La stampa videoludica non se la passa troppo bene
Appelli ai bei tempi andati e ancora chiusure ci portano alla domanda: ma qualcuno vuole leggere approfondimenti sui videogiochi?
Questa settimana voglio parlarvi di videogiochi. No! Vi prego, non scappate, non della mia passione per i videogiochi, non di un videogioco in particolare: dello scrivere di videogiochi. E sapete perché non dovreste scappare?
Perché il giornalismo videoludico, con tutte le sue storture e i suoi difetti, è un giornalismo che sta dietro a uno dei settori che si muovono più velocemente e, in qualche modo, anticipa molte cose che hanno ricadute negli altri settori della cultura pop e nel giornalismo classico.
Spesso, anticipa le cose peggiori, ma vabbe’.
I bei giochini di una volta
Se frequentate la mia stessa bolla di gente, che scrive o parla di videogiochi, magari vi sono arrivate all’orecchio le urla indignate e la ridda di commenti che hanno seguito un editoriale su TGM, sito della storica rivista di videogiochi italiana (probabilmente tra le più longeve in Europa), che titola: “Ma non potremmo giocare ai videogiochi e basta?”
È un editoriale abbastanza cerchiobottista: da una parte se la prende con chi si arrabbia e parla di dittatura “woke” per ogni personaggio con orientamenti sessuali diversi da quelli etero, etnie differenti, personaggi femminili dove di solito trovavamo quelli maschili; dall’altra tira l’orecchio a chi ha polemizzato su Harry Potter o Atomic Heart con solita spuntata arma retorica dell’“e allora perché non vi indignate anche per questo, e allora quell’altro?”.
La parte più quotata è: “Nel mio mondo super liberale (sic.) c’è posto anche per videogame realizzati da chi non la pensa come me, e solo il divertimento sarà l’ago della bilancia tra promozione o bocciatura”.

━━━━━━━━━━━━━━━━

Che titolo ha l'editoriale di TGM citato nell'articolo sulla stampa videoludica?

━━━━━━━━━━━━━━━━

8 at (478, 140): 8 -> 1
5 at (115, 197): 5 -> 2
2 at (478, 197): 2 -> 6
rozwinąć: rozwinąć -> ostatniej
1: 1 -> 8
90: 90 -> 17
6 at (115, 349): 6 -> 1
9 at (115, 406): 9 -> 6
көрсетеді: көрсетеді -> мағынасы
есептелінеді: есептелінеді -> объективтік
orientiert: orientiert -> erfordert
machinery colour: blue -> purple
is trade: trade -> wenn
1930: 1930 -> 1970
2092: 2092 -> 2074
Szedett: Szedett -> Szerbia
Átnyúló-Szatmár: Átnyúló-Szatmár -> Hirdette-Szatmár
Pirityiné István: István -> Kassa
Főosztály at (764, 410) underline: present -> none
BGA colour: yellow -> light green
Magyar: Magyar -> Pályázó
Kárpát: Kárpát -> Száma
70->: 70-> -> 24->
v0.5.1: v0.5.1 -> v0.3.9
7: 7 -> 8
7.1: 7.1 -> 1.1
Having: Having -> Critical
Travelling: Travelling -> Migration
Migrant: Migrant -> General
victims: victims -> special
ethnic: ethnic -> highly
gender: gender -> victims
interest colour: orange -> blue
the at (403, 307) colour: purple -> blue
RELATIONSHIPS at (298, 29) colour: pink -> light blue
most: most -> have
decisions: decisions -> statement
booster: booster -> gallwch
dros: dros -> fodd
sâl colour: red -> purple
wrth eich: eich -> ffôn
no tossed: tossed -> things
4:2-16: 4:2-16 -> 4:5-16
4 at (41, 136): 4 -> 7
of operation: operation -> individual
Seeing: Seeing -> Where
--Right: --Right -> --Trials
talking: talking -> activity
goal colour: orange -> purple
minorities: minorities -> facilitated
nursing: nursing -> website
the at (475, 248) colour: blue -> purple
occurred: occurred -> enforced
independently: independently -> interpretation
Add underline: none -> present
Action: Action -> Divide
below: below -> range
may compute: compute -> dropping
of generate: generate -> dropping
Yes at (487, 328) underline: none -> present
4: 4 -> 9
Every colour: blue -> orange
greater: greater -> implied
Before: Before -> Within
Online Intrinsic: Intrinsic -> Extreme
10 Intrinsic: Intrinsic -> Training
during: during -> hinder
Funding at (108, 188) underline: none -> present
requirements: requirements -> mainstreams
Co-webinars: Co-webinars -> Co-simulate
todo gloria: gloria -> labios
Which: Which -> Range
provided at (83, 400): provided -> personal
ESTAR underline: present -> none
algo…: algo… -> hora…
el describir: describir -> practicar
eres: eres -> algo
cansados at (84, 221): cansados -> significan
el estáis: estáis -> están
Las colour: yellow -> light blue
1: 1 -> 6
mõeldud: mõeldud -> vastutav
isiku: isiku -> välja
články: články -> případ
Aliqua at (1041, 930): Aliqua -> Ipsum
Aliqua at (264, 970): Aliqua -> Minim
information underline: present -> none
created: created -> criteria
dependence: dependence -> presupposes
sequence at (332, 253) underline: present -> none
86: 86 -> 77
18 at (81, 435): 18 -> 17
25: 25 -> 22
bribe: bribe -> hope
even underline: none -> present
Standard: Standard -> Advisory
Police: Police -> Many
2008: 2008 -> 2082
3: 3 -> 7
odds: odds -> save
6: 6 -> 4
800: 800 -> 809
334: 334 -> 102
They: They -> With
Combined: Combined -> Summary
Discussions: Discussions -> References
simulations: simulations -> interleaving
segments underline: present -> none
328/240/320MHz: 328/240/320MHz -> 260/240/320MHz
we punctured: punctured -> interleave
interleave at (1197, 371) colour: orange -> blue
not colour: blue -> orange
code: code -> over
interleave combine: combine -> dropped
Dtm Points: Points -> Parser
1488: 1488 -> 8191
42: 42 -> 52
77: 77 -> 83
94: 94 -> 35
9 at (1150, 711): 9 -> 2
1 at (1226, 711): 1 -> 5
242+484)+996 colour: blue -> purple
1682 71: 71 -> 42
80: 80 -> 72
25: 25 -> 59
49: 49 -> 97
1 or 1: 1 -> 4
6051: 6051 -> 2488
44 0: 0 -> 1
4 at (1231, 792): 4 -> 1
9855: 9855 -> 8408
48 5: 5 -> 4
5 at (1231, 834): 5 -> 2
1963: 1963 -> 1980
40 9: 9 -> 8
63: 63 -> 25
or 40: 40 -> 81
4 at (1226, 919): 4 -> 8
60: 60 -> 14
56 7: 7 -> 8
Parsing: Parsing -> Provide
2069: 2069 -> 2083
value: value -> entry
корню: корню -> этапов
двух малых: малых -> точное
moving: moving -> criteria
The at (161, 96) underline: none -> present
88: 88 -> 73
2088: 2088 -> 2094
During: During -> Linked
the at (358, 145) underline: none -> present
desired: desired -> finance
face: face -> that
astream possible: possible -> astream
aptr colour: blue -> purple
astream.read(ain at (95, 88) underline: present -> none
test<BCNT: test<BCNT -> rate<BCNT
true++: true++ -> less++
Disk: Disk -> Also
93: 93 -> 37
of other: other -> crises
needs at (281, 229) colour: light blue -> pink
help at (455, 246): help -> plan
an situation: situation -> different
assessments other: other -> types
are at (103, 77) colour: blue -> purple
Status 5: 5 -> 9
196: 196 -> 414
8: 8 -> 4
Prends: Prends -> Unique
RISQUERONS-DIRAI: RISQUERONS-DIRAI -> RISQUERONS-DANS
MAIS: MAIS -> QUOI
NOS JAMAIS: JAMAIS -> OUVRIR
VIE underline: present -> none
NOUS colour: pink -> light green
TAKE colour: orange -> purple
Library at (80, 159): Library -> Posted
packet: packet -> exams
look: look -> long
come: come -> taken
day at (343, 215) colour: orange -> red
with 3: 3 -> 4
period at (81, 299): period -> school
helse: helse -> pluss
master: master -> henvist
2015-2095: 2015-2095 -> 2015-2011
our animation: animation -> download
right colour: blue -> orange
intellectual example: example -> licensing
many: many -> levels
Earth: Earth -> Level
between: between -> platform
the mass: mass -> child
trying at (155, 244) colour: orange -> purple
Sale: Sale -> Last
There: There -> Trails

━━━━━━━━━━━━━━━━

__Risposta__.
"Ma non potremmo giocare ai videogiochi e basta?"